▶ _Data for this task_
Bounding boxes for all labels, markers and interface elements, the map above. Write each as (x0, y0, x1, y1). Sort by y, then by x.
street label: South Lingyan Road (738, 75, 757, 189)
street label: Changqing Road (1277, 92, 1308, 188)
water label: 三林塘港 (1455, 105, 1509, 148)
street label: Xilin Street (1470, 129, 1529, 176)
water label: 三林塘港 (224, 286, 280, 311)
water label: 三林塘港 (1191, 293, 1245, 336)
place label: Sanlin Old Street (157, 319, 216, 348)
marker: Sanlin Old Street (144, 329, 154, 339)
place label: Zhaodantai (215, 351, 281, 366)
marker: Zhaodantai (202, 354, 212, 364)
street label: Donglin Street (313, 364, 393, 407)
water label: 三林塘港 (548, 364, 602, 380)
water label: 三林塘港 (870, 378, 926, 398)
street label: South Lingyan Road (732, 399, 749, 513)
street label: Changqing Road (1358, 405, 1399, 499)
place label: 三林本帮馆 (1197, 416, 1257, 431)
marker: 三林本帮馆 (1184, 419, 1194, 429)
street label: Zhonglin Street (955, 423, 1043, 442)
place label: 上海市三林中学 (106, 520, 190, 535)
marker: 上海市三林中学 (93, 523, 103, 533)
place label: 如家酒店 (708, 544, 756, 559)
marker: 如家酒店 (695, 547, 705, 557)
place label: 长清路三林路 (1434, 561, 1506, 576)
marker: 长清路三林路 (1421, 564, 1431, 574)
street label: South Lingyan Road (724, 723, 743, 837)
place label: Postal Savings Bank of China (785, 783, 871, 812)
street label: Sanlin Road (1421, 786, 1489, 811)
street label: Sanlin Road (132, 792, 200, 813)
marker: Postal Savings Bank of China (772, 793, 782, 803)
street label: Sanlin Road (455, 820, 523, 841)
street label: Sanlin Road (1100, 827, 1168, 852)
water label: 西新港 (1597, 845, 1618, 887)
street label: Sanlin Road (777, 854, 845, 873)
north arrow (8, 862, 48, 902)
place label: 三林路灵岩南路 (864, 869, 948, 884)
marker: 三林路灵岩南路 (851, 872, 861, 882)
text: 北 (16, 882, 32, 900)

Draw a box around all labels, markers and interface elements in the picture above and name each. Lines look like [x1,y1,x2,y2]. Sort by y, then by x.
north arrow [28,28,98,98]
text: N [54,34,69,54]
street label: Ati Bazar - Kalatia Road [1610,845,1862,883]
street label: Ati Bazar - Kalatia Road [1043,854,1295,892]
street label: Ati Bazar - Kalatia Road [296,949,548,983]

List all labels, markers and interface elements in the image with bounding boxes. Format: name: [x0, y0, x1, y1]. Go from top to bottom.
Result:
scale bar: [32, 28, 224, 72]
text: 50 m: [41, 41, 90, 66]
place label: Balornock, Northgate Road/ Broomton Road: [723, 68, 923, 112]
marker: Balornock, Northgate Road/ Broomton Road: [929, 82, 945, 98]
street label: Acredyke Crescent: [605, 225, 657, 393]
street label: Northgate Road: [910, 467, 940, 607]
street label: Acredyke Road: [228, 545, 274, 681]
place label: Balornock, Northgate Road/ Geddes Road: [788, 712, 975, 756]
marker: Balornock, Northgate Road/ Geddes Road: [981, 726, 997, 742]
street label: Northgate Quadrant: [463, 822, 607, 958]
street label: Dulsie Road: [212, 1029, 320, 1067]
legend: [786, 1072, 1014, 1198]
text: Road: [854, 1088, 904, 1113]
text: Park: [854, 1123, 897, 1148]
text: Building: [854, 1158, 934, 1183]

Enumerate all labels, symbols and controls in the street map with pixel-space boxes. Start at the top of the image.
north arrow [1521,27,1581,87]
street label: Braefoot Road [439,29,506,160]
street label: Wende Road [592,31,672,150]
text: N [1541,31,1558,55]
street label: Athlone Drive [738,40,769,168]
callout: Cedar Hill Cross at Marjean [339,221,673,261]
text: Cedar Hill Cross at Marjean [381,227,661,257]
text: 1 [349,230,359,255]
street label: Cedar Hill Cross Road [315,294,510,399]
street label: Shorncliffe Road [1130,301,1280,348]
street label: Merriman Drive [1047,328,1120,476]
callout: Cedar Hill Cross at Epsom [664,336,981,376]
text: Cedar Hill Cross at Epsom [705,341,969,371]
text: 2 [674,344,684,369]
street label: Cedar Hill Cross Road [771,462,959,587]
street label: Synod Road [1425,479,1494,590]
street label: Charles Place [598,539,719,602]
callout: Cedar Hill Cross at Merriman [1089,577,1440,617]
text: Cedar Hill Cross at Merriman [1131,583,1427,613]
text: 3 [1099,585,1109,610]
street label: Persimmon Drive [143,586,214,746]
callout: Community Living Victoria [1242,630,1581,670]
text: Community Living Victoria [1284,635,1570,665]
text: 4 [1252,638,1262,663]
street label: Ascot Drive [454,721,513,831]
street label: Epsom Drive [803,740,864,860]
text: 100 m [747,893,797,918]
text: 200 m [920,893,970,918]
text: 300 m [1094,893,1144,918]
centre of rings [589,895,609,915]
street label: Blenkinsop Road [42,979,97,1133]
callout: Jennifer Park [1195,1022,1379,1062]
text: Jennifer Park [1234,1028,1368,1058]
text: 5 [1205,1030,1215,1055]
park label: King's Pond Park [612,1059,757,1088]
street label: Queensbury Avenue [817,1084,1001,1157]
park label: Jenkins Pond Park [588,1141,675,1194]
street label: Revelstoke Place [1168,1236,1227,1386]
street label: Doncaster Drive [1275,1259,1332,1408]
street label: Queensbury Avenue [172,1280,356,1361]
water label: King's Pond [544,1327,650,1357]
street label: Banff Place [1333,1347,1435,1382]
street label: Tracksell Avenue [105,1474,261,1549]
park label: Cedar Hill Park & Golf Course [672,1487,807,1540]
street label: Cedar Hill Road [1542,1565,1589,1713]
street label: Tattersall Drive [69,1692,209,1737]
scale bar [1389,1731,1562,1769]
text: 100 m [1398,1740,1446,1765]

▶ _What is being asked_
Starting at the line that has "Draw a box around" in the records above, restate word for word every line until the one that has "List all labels, markers", and include that one as well.

▶ _Answer to this problem_
Draw a box around all labels, markers and interface elements in the picture above and name each. Lines look like [x1,y1,x2,y2]. Sort by y, then by x.
north arrow [28,28,98,98]
text: N [54,34,69,54]
street label: Ati Bazar - Kalatia Road [1610,845,1862,883]
street label: Ati Bazar - Kalatia Road [1043,854,1295,892]
street label: Ati Bazar - Kalatia Road [296,949,548,983]

List all labels, markers and interface elements in the image with bounding boxes. Format: name: [x0, y0, x1, y1]. Go from top to bottom.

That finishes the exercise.